The past few months I’ve really been working on learning air, since before I was really just base bombing like a noob to get strike craft for my ground lineups. And the whole process of learning and applying that knowledge has been fun and rewarding, and its a steady curve and it feels like I’m progressively getting better. Even things like using the replay system are great tools to understand why say certain missile launches failed to connect, or how I got flanked and thinking about how I failed to work my radar to pick them up etc. However coming back to playing ground again and I’m just lost, its like an enigma to me how players consistently do well in this mode.
99% of guides out there cover mechanics like aiming, where to aim etc. and thats great and all, but I feel like even if you had an encyclopedic knowledge of tank weakspots, shells, etc… and your aim was great thats not enough to do well in this mode.
I feel like a bigger portion of skill, or doing well comes from map knowledge, things like were all the good spots to play are, how the flow of the match is as it progresses, like how differently the game plays first spawn vs secondary spawns because first spawn you know were players generally can and can’t be, after that its a crap shoot and no matter how well your team is doing or how far they are pushed up there will be rats looking for that sweet spawn camp.
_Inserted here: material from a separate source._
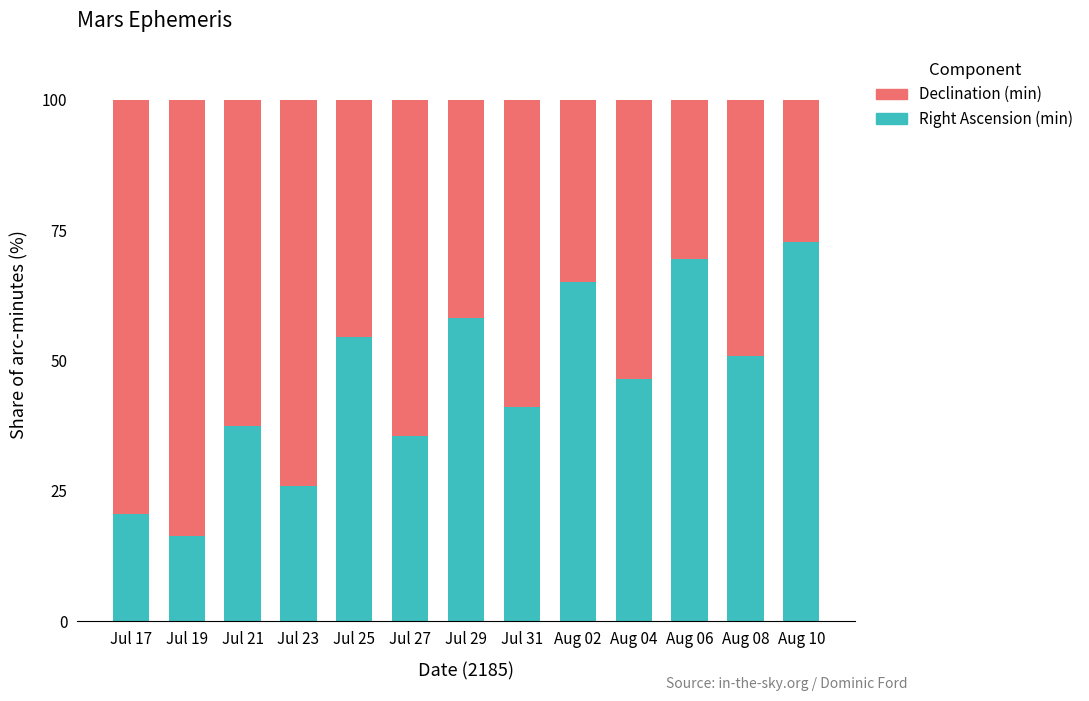

The Right Ascension (min) series shows 54.5 at Jul 25. True or false?

True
Guides like these are helpful: https://youtu.be/kx45q0MMbm4
I feel like you would need to know every spot, on every map, on every layer, for every spawn, for every type of tank you are in. For instance I played Germany to top tier first, and the leopards with their great depression, and reverse speed handle things like hill peaking spots amazingly well, but try that in most of the Russian T series tanks with awful reverse, vertical targeting, and gun depression and it is suicide.
I also feel like this isn’t something you can REALISTICALLY learn on your own by just playing in a reasonable time frame, I have thousands of battles and I’ve learned a good number of spots, how the flow on certain maps goes, but I haven’t even scratched the surface yet.
Am I wrong for this being the most important aspect of GRB? And if not who out there besides the video I linked are making good video/written guides for this type of thing?